Ce week-end, le conseil fédéral des Écologistes a voté une motion stipulant que tout adhérent se présentant contre un candidat désigné par le parti, ou soutenant un autre candidat, pourrait être exclu. Cette décision cible particulièrement des figures comme Yannick Jadot.
À l'approche de la présidentielle, et avec Marine Tondelier déclarée candidate, Jadot exprime son refus de participer à une primaire de la gauche, tout en renforçant ses liens avec Raphaël Glucksmann, un potentiel compétiteur pour 2027.
Une exclusion définitive prévue pour les candidats dissidents
Le texte adopté propose une exclusion définitive pour quiconque se présenterait contre le candidat du parti. Ce mouvement, soutenu par 69,6% des voix au sein du conseil, interdit également aux membres exclus de revenir avant un délai de trois ans, conditionnant leur réadhésion à un contrôle au niveau national.

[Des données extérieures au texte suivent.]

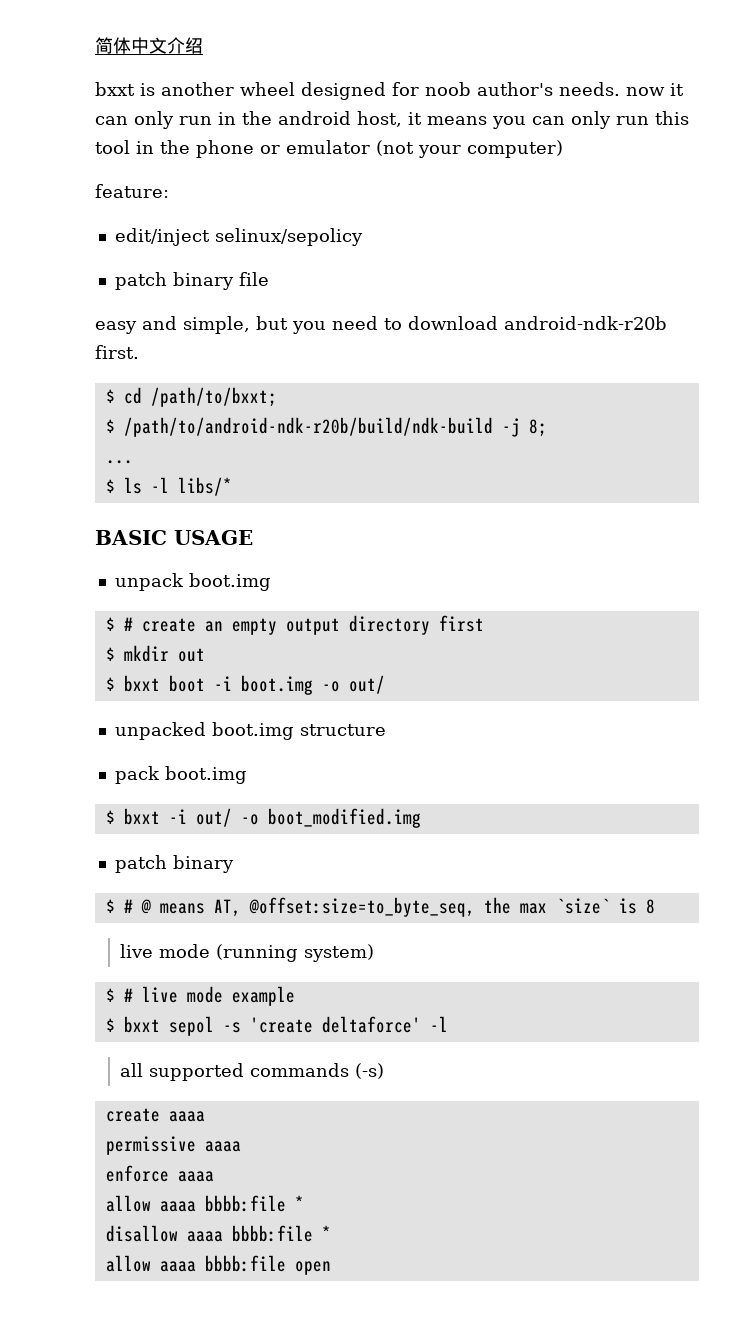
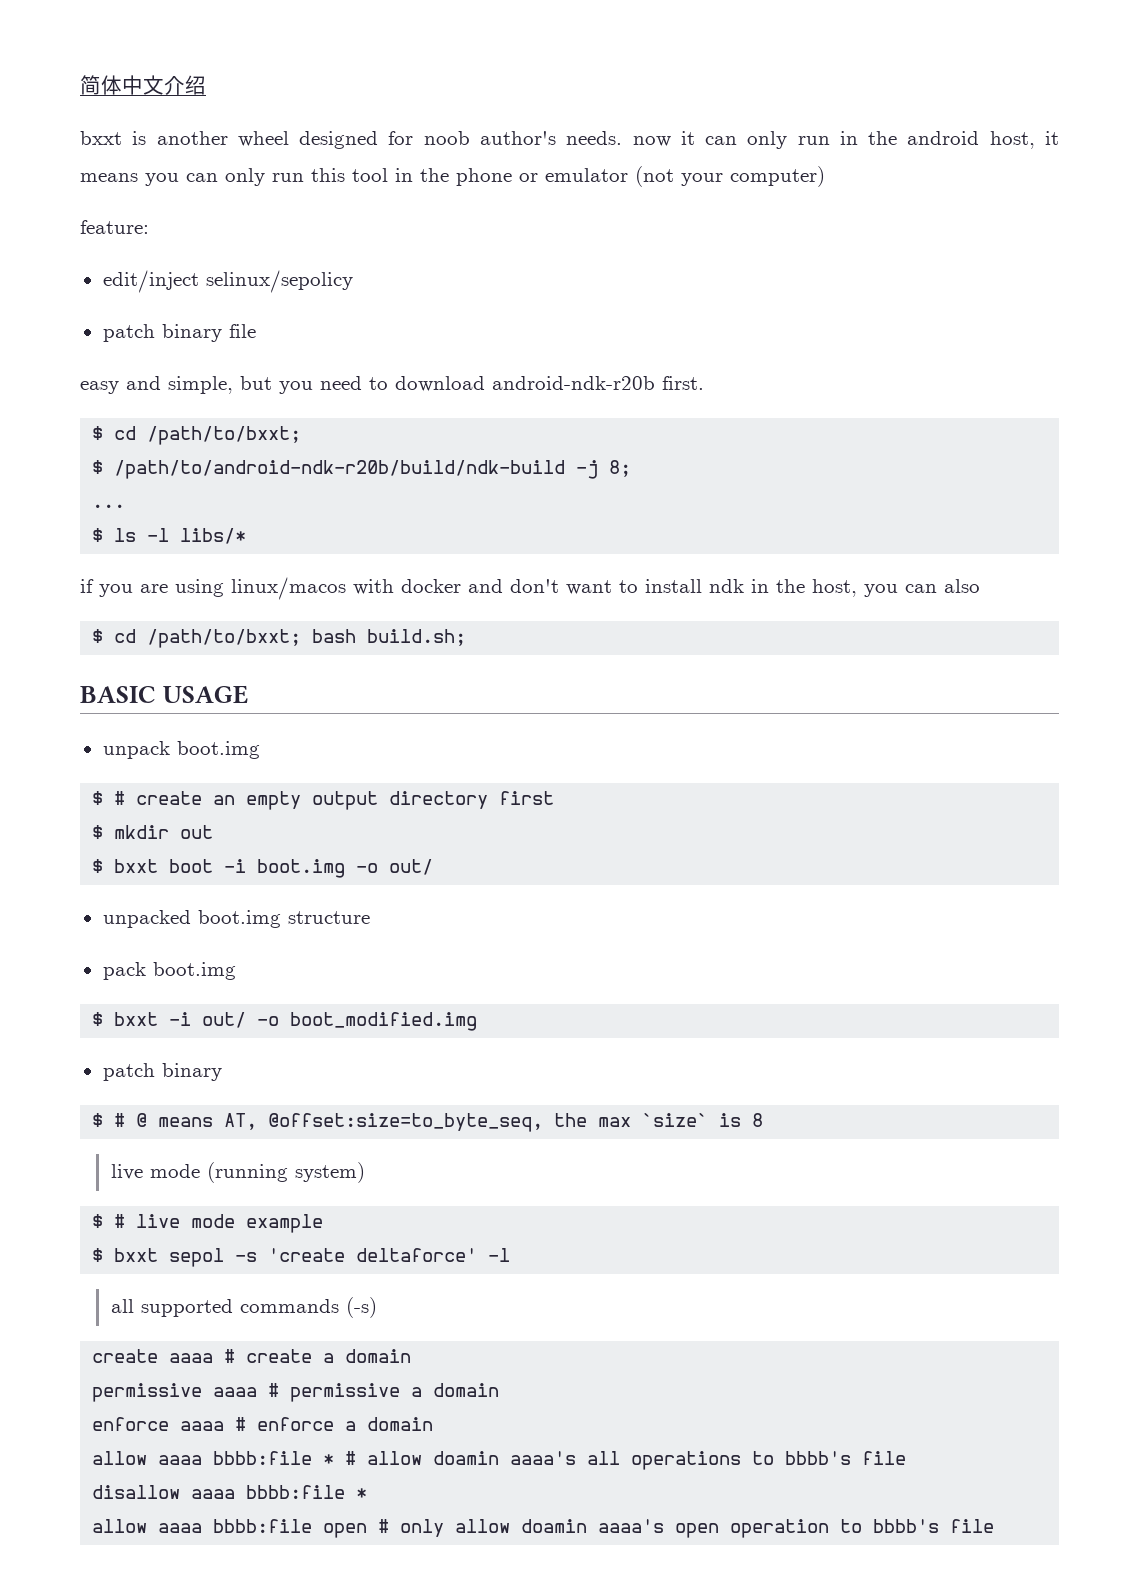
(232, 486) none -> [80,577,980,600] [92,629,467,648] // if you are using linux/macos with docker and don't want to install ndk in the host, you can also // $ cd /path/to/bxxt; bash build.sh;
[105,1136,241,1155] [105,1165,214,1182] [105,1195,304,1212] // permissive aaaa // enforce aaaa // allow aaaa bbbb:file * -> [224,1349,412,1363] [92,1383,500,1402] [92,1417,434,1431] [92,1451,907,1470] # create a domain // permissive aaaa # permissive a domain // enforce aaaa # enforce a domain // allow aaaa bbbb:file * # allow doamin aaaa's all operations to bbbb's file
(331, 1268) none -> [378,1519,995,1538] # only allow doamin aaaa's open operation to bbbb's file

Parallèlement, des sanctions plus légères, comme des rappels à l'ordre, sont prévues pour ceux qui soutiennent une candidature dissidente. Selon les informations relayées par Le Monde, cette démarche a suscité de vives critiques de la part des opposants, qui considèrent cette motion comme une tentative d'épuration au sein du parti.
Une réaction mitigée au sein du mouvement
Yannick Jadot, lors d'une interview sur Radio J, a souligné que la situation actuelle nécessitait une clarification du positionnement des Écologistes. Il a aussi plaidé pour une candidature unie à gauche, notamment pour le premier tour, pouvant attirer le vote républicain des centristes lors du second tour.
La direction du parti, bien que non initiatrice de la motion, a soutenu ce projet, arguant qu'il vise à faire respecter les décisions démocratiques du mouvement. Selon eux, "un parti est un collectif qui doit être respecté", comme l'a rapporté France Info.
Les critiques de cette mesure, émanant de certains membres du parti, insistent sur son caractère répressif, voyant en elle un outil pour écarter Jadot et Rousseau de la course.